## Page excerpt
┄┄┄┄┄┄

In case you’re not done tallying the score, the debtor came out on top. True, the court simply concluded that there were genuine issues of material fact as to whether the debtor and its parent intended the advance to be a loan or a capital contribution. It is quite possible a more fact-intensive inquiry will compel the court to recharacterize the $9.9 million as equity. The fate of the debtor’s preference action remains to be determined. What makes this case interesting, however, is how it could affect other debtors and other cases. Although Siag Aerisyn walks through the ways to assess the validity of a claim of debt, in so doing, the opinion may also provide a manual for how to better cloak a capital contribution in the characteristics of a bona fide loan.
Sometimes there is a thin line between equity and “debt.”

┄┄┄┄┄┄

## Check your understanding
A: In the Siag Aerisyn excerpt, what dollar amount might the court end up recharacterizing as equity?
B: Restate the Siag Aerisyn excerpt between "In case you’re" and "bona fide loan.", inclusive, putting "equity investment" in place of "capital contribution".
The records that follow have no connection to the Siag Aerisyn excerpt.

## Material shown
┄┄┄┄┄┄

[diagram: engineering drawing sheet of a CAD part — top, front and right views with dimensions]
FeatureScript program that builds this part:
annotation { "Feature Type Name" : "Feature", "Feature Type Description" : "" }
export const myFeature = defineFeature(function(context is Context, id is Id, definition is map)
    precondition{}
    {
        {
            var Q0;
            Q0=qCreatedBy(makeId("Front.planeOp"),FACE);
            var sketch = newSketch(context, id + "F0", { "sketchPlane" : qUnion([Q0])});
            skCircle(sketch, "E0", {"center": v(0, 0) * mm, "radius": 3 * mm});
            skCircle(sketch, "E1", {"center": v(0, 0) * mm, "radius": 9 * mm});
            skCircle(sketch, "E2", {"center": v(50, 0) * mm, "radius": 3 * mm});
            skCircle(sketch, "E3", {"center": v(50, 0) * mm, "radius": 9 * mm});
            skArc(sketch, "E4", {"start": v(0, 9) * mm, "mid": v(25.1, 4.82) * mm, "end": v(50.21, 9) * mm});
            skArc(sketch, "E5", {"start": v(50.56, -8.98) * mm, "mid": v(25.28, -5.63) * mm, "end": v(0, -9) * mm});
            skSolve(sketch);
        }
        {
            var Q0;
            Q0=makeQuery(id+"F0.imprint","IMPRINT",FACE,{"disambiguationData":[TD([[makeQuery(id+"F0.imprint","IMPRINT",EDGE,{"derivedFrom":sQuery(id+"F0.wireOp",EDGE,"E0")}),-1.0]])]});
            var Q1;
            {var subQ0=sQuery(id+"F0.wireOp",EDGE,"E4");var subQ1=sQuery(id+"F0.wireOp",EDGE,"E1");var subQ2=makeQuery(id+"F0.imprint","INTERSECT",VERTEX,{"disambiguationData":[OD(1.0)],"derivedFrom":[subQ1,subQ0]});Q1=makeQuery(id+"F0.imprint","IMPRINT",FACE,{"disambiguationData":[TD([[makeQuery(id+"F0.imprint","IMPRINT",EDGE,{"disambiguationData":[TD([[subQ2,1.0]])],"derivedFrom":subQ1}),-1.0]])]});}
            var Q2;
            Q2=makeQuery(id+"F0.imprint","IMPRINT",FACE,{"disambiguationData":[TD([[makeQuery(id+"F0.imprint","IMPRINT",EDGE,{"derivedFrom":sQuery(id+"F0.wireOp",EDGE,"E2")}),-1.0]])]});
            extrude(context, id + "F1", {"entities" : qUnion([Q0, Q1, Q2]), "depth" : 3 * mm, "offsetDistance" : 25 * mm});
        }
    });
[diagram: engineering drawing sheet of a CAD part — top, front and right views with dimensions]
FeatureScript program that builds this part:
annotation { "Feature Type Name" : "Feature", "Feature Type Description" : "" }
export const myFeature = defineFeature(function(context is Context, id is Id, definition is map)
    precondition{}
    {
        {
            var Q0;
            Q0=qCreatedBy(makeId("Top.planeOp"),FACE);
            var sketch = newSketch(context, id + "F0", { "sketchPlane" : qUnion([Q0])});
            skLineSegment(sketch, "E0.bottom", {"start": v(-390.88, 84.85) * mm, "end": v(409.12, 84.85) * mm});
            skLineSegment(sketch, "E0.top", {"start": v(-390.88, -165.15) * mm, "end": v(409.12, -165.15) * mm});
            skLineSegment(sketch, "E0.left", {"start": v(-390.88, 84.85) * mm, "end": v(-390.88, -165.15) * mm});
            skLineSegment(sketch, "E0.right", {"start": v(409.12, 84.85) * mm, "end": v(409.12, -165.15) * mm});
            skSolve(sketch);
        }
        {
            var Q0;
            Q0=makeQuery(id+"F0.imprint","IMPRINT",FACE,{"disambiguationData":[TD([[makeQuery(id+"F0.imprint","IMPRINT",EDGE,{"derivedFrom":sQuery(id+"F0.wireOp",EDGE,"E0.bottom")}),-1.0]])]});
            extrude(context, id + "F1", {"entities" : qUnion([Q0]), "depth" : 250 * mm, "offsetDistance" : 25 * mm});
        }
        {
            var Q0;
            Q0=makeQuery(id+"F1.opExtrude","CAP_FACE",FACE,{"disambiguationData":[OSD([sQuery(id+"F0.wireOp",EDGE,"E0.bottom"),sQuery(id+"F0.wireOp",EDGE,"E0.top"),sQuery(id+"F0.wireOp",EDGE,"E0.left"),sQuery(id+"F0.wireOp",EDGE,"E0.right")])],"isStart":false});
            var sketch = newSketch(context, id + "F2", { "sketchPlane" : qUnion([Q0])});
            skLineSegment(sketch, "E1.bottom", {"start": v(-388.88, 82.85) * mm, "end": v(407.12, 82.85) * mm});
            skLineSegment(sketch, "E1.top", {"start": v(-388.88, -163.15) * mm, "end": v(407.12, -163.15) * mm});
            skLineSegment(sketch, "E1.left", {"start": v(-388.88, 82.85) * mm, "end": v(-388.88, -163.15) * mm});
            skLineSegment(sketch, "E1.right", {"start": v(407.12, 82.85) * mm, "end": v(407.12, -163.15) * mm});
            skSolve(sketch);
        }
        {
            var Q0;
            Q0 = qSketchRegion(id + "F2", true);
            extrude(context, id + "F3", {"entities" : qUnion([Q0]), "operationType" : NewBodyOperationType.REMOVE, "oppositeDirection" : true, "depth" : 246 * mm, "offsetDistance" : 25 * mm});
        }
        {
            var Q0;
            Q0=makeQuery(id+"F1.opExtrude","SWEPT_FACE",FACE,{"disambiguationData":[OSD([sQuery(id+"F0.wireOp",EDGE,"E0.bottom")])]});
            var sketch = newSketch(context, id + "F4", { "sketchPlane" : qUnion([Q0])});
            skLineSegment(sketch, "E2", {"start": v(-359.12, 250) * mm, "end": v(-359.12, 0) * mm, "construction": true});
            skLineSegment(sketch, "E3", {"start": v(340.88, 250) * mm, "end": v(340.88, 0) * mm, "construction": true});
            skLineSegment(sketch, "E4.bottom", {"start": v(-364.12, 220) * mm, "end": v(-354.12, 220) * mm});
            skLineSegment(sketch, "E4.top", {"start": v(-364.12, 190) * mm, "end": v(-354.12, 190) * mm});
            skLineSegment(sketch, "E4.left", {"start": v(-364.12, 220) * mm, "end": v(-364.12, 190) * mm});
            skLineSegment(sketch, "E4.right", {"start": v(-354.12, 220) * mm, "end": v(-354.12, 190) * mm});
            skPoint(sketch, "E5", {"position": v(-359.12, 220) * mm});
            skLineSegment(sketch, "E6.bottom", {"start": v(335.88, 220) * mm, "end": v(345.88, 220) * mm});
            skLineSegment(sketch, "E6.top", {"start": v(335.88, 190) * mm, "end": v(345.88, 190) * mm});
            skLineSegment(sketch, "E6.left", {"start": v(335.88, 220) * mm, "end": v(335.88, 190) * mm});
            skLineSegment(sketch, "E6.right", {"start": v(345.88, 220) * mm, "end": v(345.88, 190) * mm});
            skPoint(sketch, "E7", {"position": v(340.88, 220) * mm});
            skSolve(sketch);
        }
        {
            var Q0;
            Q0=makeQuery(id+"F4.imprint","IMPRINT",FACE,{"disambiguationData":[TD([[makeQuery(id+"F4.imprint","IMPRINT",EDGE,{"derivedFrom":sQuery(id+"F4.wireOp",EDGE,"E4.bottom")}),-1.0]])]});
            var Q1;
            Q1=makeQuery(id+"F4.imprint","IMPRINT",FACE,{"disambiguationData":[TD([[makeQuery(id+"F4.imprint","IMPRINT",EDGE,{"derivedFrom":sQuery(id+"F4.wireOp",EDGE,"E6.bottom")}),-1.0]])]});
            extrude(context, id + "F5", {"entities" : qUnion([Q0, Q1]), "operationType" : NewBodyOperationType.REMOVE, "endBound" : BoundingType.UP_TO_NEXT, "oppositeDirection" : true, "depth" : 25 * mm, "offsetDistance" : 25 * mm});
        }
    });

┄┄┄┄┄┄

## Solutions to the problems
A: $9.9 million

B:
In case you’re not done tallying the score, the debtor came out on top. True, the court simply concluded that there were genuine issues of material fact as to whether the debtor and its parent intended the advance to be a loan or a equity investment. It is quite possible a more fact-intensive inquiry will compel the court to recharacterize the $9.9 million as equity. The fate of the debtor’s preference action remains to be determined. What makes this case interesting, however, is how it could affect other debtors and other cases. Although Siag Aerisyn walks through the ways to assess the validity of a claim of debt, in so doing, the opinion may also provide a manual for how to better cloak a equity investment in the characteristics of a bona fide loan.